Saved entries:
○ ○ ○ ○ ○ ○ ○

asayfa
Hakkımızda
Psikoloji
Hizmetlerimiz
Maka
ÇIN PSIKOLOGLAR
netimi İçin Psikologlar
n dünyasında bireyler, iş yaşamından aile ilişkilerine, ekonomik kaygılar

○ ○ ○ ○ ○ ○ ○

* What the exercise asks *
Every word in the records must appear in your copy exactly as it does above.

* Task response *
asayfa
Hakkımızda
Psikoloji
Hizmetlerimiz
Maka
ÇIN PSIKOLOGLAR
netimi İçin Psikologlar
n dünyasında bireyler, iş yaşamından aile ilişkilerine, ekonomik kaygılar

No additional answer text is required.